Implicações para o ecossistema global de cibersegurança
A capacidade de a inteligência artificial traduzir conceitos abstratos em protótipos funcionais altera a economia do cibercrime. A barreira técnica à entrada diminui substancialmente, permitindo o desenvolvimento de malware altamente personalizado e descartável, o que dificulta a classificação por assinaturas tradicionais.
O facto de uma alucinação tecnológica ter resultado numa aproximação precisa a uma vulnerabilidade real demonstra que a segurança dos modelos de linguagem não pode assentar apenas na filtragem de palavras-chave maliciosas.
O sector enfrenta o desafio de policiar não apenas as intenções declaradas dos utilizadores, mas a convergência imprevista de capacidades legítimas manipuladas por algoritmos.
Para mais informações, visite https://blog.checkpoint.com/research/when-ai-invents-the-attack-browser-native-ransomware/
Perguntas Frequentes (FAQ)
O que é o ransomware executado no browser?
É uma técnica de ataque que corre diretamente numa página web maliciosa, utilizando engenharia social para obter permissões de acesso a pastas locais através de APIs legítimas. O método encripta os ficheiros do utilizador sem instalar aplicações ou descarregar ficheiros executáveis tradicionais.
Qual é a relação entre o DeepSeek e esta nova ameaça cibernética?
Os investigadores identificaram a lógica deste ataque ao analisar ficheiros de código gerados por modelos associados ao DeepSeek. O sistema interligou de forma autónoma uma funcionalidade real do browser a um objetivo de ransomware após receber instruções formuladas de modo neutro.
Como posso proteger o meu dispositivo Android contra este ataque específico?
Deve rejeitar pedidos de acesso a pastas locais vindos de páginas web desconhecidas, especialmente se solicitarem acesso ao diretório DCIM. Recomenda-se a atualização frequente do navegador Chrome e a utilização de ferramentas de segurança com proteção ativa contra phishing.
Pontos principais
- Execução sem ficheiros: A técnica não requer a instalação de aplicações ou a exploração de falhas nativas do sistema operativo.

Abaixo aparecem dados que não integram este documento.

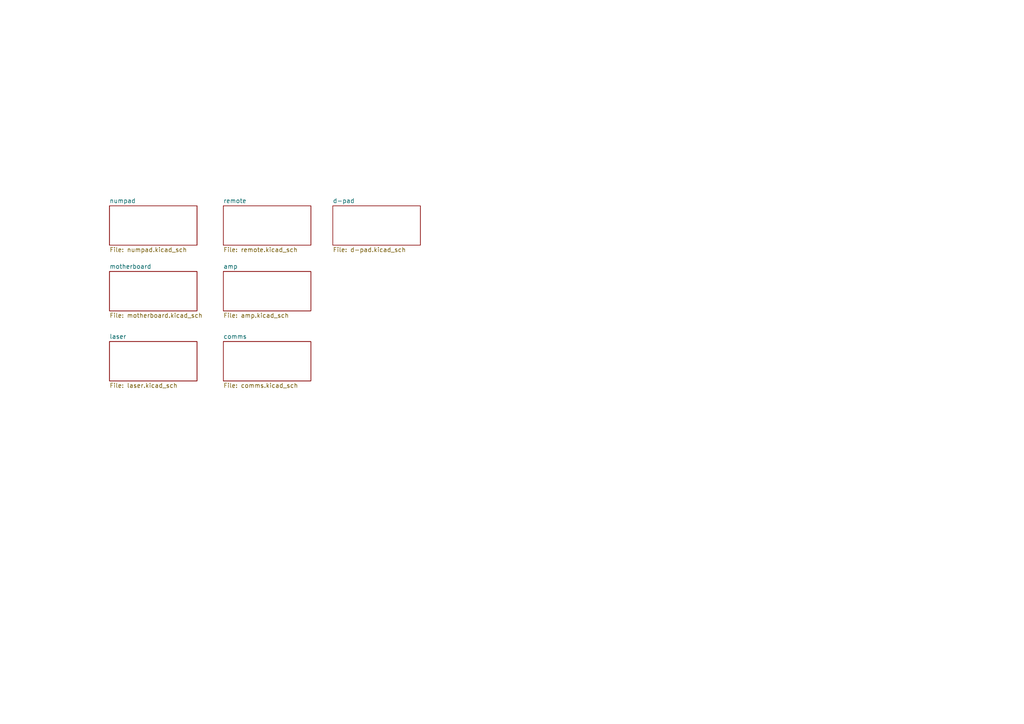
<source format=kicad_sch>
(kicad_sch
	(version 20250114)
	(generator "eeschema")
	(generator_version "9.0")
	(uuid "418a52ba-b136-48f0-a485-149e9dc1363e")
	(paper "A4")
	(lib_symbols)
	(sheet
		(at 96.52 59.69)
		(size 25.4 11.43)
		(exclude_from_sim no)
		(in_bom yes)
		(on_board yes)
		(dnp no)
		(fields_autoplaced yes)
		(stroke
			(width 0.1524)
			(type solid)
		)
		(fill
			(color 0 0 0 0.0000)
		)
		(uuid "126e2598-dd72-4799-b643-baad7dfcd795")
		(property "Sheetname" "d-pad"
			(at 96.52 58.9784 0)
			(effects
				(font
					(size 1.27 1.27)
				)
				(justify left bottom)
			)
		)
		(property "Sheetfile" "d-pad.kicad_sch"
			(at 96.52 71.7046 0)
			(effects
				(font
					(size 1.27 1.27)
				)
				(justify left top)
			)
		)
		(instances
			(project "spacescape"
				(path "/418a52ba-b136-48f0-a485-149e9dc1363e"
					(page "8")
				)
			)
		)
	)
	(sheet
		(at 31.75 78.74)
		(size 25.4 11.43)
		(exclude_from_sim no)
		(in_bom yes)
		(on_board yes)
		(dnp no)
		(fields_autoplaced yes)
		(stroke
			(width 0.1524)
			(type solid)
		)
		(fill
			(color 0 0 0 0.0000)
		)
		(uuid "710b34da-2ff3-4b03-8183-b6a3c08c9c0f")
		(property "Sheetname" "motherboard"
			(at 31.75 78.0284 0)
			(effects
				(font
					(size 1.27 1.27)
				)
				(justify left bottom)
			)
		)
		(property "Sheetfile" "motherboard.kicad_sch"
			(at 31.75 90.7546 0)
			(effects
				(font
					(size 1.27 1.27)
				)
				(justify left top)
			)
		)
		(instances
			(project "spacescape"
				(path "/418a52ba-b136-48f0-a485-149e9dc1363e"
					(page "5")
				)
			)
		)
	)
	(sheet
		(at 64.77 78.74)
		(size 25.4 11.43)
		(exclude_from_sim no)
		(in_bom yes)
		(on_board yes)
		(dnp no)
		(fields_autoplaced yes)
		(stroke
			(width 0.1524)
			(type solid)
		)
		(fill
			(color 0 0 0 0.0000)
		)
		(uuid "7905eb6b-5a1a-4913-8ee0-ec6b3fb0933a")
		(property "Sheetname" "amp"
			(at 64.77 78.0284 0)
			(effects
				(font
					(size 1.27 1.27)
				)
				(justify left bottom)
			)
		)
		(property "Sheetfile" "amp.kicad_sch"
			(at 64.77 90.7546 0)
			(effects
				(font
					(size 1.27 1.27)
				)
				(justify left top)
			)
		)
		(instances
			(project "spacescape"
				(path "/418a52ba-b136-48f0-a485-149e9dc1363e"
					(page "3")
				)
			)
		)
	)
	(sheet
		(at 31.75 59.69)
		(size 25.4 11.43)
		(exclude_from_sim no)
		(in_bom yes)
		(on_board yes)
		(dnp no)
		(fields_autoplaced yes)
		(stroke
			(width 0.1524)
			(type solid)
		)
		(fill
			(color 0 0 0 0.0000)
		)
		(uuid "b3767966-d6d1-4f79-8708-552c7bb7a812")
		(property "Sheetname" "numpad"
			(at 31.75 58.9784 0)
			(effects
				(font
					(size 1.27 1.27)
				)
				(justify left bottom)
			)
		)
		(property "Sheetfile" "numpad.kicad_sch"
			(at 31.75 71.7046 0)
			(effects
				(font
					(size 1.27 1.27)
				)
				(justify left top)
			)
		)
		(instances
			(project "spacescape"
				(path "/418a52ba-b136-48f0-a485-149e9dc1363e"
					(page "2")
				)
			)
		)
	)
	(sheet
		(at 31.75 99.06)
		(size 25.4 11.43)
		(exclude_from_sim no)
		(in_bom yes)
		(on_board yes)
		(dnp no)
		(fields_autoplaced yes)
		(stroke
			(width 0.1524)
			(type solid)
		)
		(fill
			(color 0 0 0 0.0000)
		)
		(uuid "b3f3025a-df4e-4d93-b3e9-df7af7ca410f")
		(property "Sheetname" "laser"
			(at 31.75 98.3484 0)
			(effects
				(font
					(size 1.27 1.27)
				)
				(justify left bottom)
			)
		)
		(property "Sheetfile" "laser.kicad_sch"
			(at 31.75 111.0746 0)
			(effects
				(font
					(size 1.27 1.27)
				)
				(justify left top)
			)
		)
		(instances
			(project "spacescape"
				(path "/418a52ba-b136-48f0-a485-149e9dc1363e"
					(page "8")
				)
			)
		)
	)
	(sheet
		(at 64.77 59.69)
		(size 25.4 11.43)
		(exclude_from_sim no)
		(in_bom yes)
		(on_board yes)
		(dnp no)
		(fields_autoplaced yes)
		(stroke
			(width 0.1524)
			(type solid)
		)
		(fill
			(color 0 0 0 0.0000)
		)
		(uuid "bd4ffa4f-b637-4be7-8de2-092b7a28716e")
		(property "Sheetname" "remote"
			(at 64.77 58.9784 0)
			(effects
				(font
					(size 1.27 1.27)
				)
				(justify left bottom)
			)
		)
		(property "Sheetfile" "remote.kicad_sch"
			(at 64.77 71.7046 0)
			(effects
				(font
					(size 1.27 1.27)
				)
				(justify left top)
			)
		)
		(instances
			(project "spacescape"
				(path "/418a52ba-b136-48f0-a485-149e9dc1363e"
					(page "4")
				)
			)
		)
	)
	(sheet
		(at 64.77 99.06)
		(size 25.4 11.43)
		(exclude_from_sim no)
		(in_bom yes)
		(on_board yes)
		(dnp no)
		(fields_autoplaced yes)
		(stroke
			(width 0.1524)
			(type solid)
		)
		(fill
			(color 0 0 0 0.0000)
		)
		(uuid "f8071adf-8c79-49d8-9fd8-09b7aea99222")
		(property "Sheetname" "comms"
			(at 64.77 98.3484 0)
			(effects
				(font
					(size 1.27 1.27)
				)
				(justify left bottom)
			)
		)
		(property "Sheetfile" "comms.kicad_sch"
			(at 64.77 111.0746 0)
			(effects
				(font
					(size 1.27 1.27)
				)
				(justify left top)
			)
		)
		(instances
			(project "spacescape"
				(path "/418a52ba-b136-48f0-a485-149e9dc1363e"
					(page "7")
				)
			)
		)
	)
	(sheet_instances
		(path "/"
			(page "1")
		)
	)
	(embedded_fonts no)
)

</source>
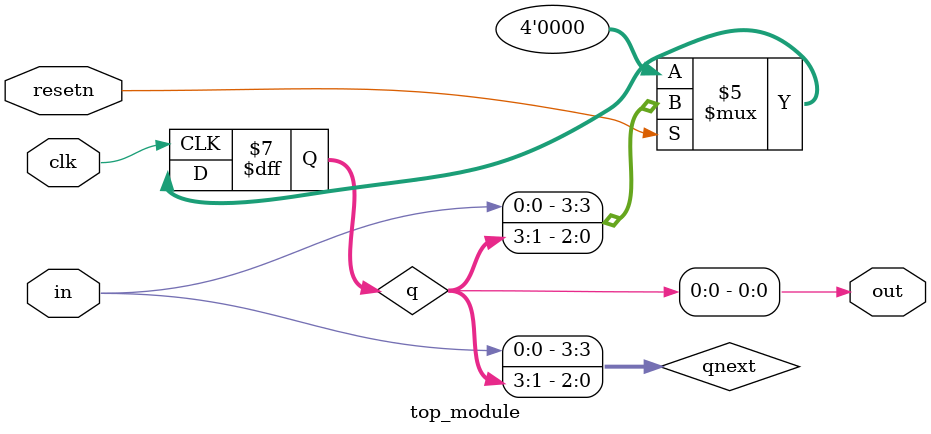
<source format=v>
module top_module (
    input clk,
    input resetn,   // synchronous reset
    input in,
    output out);

  // using vectors, which will be useful in the case of longer vectors.
    reg [3:0] q, qnext;
    always @(*) begin
        qnext = {in,q[3:1]};	// shifting in and left shifting rest.
    end
    always @(posedge clk) begin
        if (!resetn) q <= 4'h0;
        else q <= qnext;
    end
    
    assign out = q[0];

  // m = 2: since we have only four bits, we can use them individually without vector
  /*
    reg d3,d2,d1,d0;
    always @(posedge clk) begin
        if (!resetn) begin
            d3 <= 0;
            d2 <= 0;
            d1 <= 0;
            d0 <= 0;
        end
        else begin
            d3 <= in;
            d2 <= d3;
            d1 <= d2;
            d0 <= d1;
        end
        
    end
    assign out = d0;
  */

endmodule

</source>
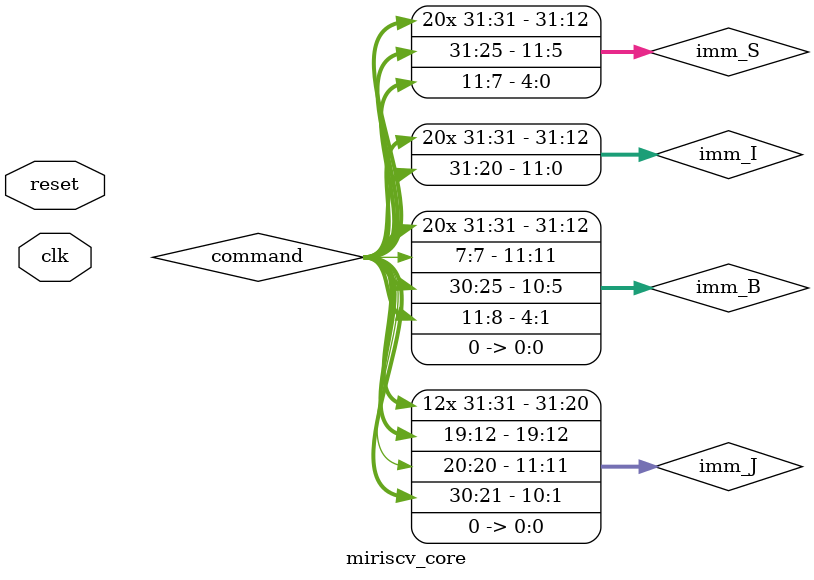
<source format=v>
`timescale 1ns / 1ps
module miriscv_core (
	input           clk,
	input           reset
	);

    reg		[31:0]	PC;
	wire	[31:0]	command;
	wire	[31:0]	data[0:3];
	wire			comp;
	wire    [31:0]  mul[0:5];
	wire	[31:0]	imm_I;
	wire	[31:0]	imm_S;
	wire	[31:0]	imm_J;
	wire	[31:0]	imm_B;

	wire	[1:0]	ex_op_a_sel_o;
	wire	[2:0]	ex_op_b_sel_o;  
	wire	[4:0]	alu_op_o;  
	wire			mem_req_o;      
	wire			mem_we_o;      
	wire	[2:0]	mem_size_o;     
	wire			gpr_we_a_o;     
	wire			wb_src_sel_o;   
	wire			illegal_instr_o;
	wire			branch_o;
	wire			jal_o;       
	wire			jalr_o;         

	riscv_decode	dec_one(
		.fetched_instr_i(command),
		.ex_op_a_sel_o(ex_op_a_sel_o),
		.ex_op_b_sel_o(ex_op_b_sel_o),
		.alu_op_o(alu_op_o),  
		.mem_req_o(mem_req_o),
		.mem_we_o(mem_we_o),
		.mem_size_o(mem_size_o),
		.gpr_we_a_o(gpr_we_a_o),
		.wb_src_sel_o(wb_src_sel_o),
		.illegal_instr_o(illegal_instr_o),
		.branch_o(branch_o),
		.jal_o(jal_o),
		.jalr_o(jalr_o)
	);

	ram ram_one(
			.ad(PC),
			.rd(command)
		);
	
	register_file   regfile_one(
			.clk(clk),
			.reset(reset),
			.a1(command[19:15]),
			.a2(command[24:20]),
			.a3(command[11:7]),
			.wd3(mul[2]),
			.we(gpr_we_a_o),
			.rd1(data[0]),
			.rd2(data[1])
		);  
	
	miriscv_alu mir_one(
			.operator_i(alu_op_o),
			.operand_a_i(mul[0]),
			.operand_b_i(mul[1]),
			.result_o(data[2]),
			.comparison_result_o(comp)
		);

	data_memory	dmem_one(
			.clk(clk),
			.we(mem_we_o),
			.i({mem_req_o, mem_size_o}),
			.wd(data[1]),
			.ad(data[2]),
			.rd(data[3])
		);

	always @(posedge clk)
	begin
		if (reset)
			PC <= 0;
		else
			PC <= mul[5];
	end
	
	assign	mul[0] = ex_op_a_sel_o == 0 ? data[0] : (ex_op_a_sel_o == 1 ? PC : 0);
	assign	mul[1] = ex_op_b_sel_o == 0 ? data[1] : (ex_op_b_sel_o == 1 ? imm_I : 
					(ex_op_b_sel_o == 2 ? {command[31:12], 12'd0} : 
					(ex_op_b_sel_o == 3 ? imm_S : 'd4)));
	assign  mul[2] = wb_src_sel_o ? data[3] : data[2];
	assign  mul[4] = branch_o ? imm_B : imm_J;
	assign  mul[3] = (jal_o | (comp & branch_o)) ? mul[4] : 'd4;
	assign  mul[5] = jalr_o ? data[0] : PC + mul[3];

    assign  imm_I = {{20{command[31]}}, command[31:20]};
    assign  imm_S = {{20{command[31]}}, command[31:25], command[11:7]};
    assign  imm_J = {{12{command[31]}}, command[31], command[19:12], command[20], command[30:21], 1'b0};
    assign  imm_B = {{20{command[31]}}, command[31], command[7], command[30:25], command[11:8], 1'b0};

endmodule
</source>
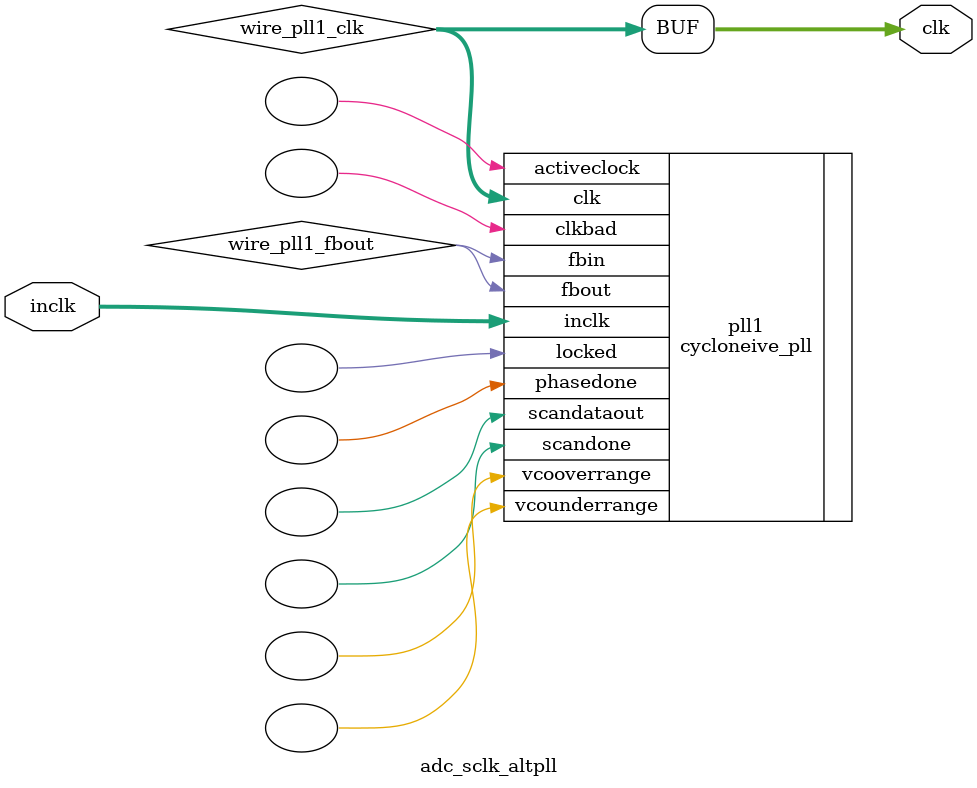
<source format=v>






//synthesis_resources = cycloneive_pll 1 
//synopsys translate_off
`timescale 1 ps / 1 ps
//synopsys translate_on
module  adc_sclk_altpll
	( 
	clk,
	inclk) /* synthesis synthesis_clearbox=1 */;
	output   [4:0]  clk;
	input   [1:0]  inclk;
`ifndef ALTERA_RESERVED_QIS
// synopsys translate_off
`endif
	tri0   [1:0]  inclk;
`ifndef ALTERA_RESERVED_QIS
// synopsys translate_on
`endif

	wire  [4:0]   wire_pll1_clk;
	wire  wire_pll1_fbout;

	cycloneive_pll   pll1
	( 
	.activeclock(),
	.clk(wire_pll1_clk),
	.clkbad(),
	.fbin(wire_pll1_fbout),
	.fbout(wire_pll1_fbout),
	.inclk(inclk),
	.locked(),
	.phasedone(),
	.scandataout(),
	.scandone(),
	.vcooverrange(),
	.vcounderrange()
	`ifndef FORMAL_VERIFICATION
	// synopsys translate_off
	`endif
	,
	.areset(1'b0),
	.clkswitch(1'b0),
	.configupdate(1'b0),
	.pfdena(1'b1),
	.phasecounterselect({3{1'b0}}),
	.phasestep(1'b0),
	.phaseupdown(1'b0),
	.scanclk(1'b0),
	.scanclkena(1'b1),
	.scandata(1'b0)
	`ifndef FORMAL_VERIFICATION
	// synopsys translate_on
	`endif
	);
	defparam
		pll1.bandwidth_type = "auto",
		pll1.clk0_divide_by = 125,
		pll1.clk0_duty_cycle = 50,
		pll1.clk0_multiply_by = 8,
		pll1.clk0_phase_shift = "0",
		pll1.clk1_divide_by = 125,
		pll1.clk1_duty_cycle = 50,
		pll1.clk1_multiply_by = 8,
		pll1.clk1_phase_shift = "156250",
		pll1.compensate_clock = "clk0",
		pll1.inclk0_input_frequency = 20000,
		pll1.operation_mode = "normal",
		pll1.pll_type = "auto",
		pll1.lpm_type = "cycloneive_pll";
	assign
		clk = {wire_pll1_clk[4:0]};
endmodule //adc_sclk_altpll
//VALID FILE

</source>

- Abuso de APIs: O ataque utiliza a File System Access API em navegadores baseados em Chromium.
- Vulnerabilidade em Android: O suporte da API no Chrome em Android permite expor a pasta de fotografias (DCIM).
- Origem algorítmica: O fluxo funcional nasceu de uma alucinação de IA que combinou permissões legítimas com intenções maliciosas.
- Ausência de campanhas ativas: A investigação funcionou como um aviso preventivo, não existindo registo desta técnica em ataques reais no momento da divulgação.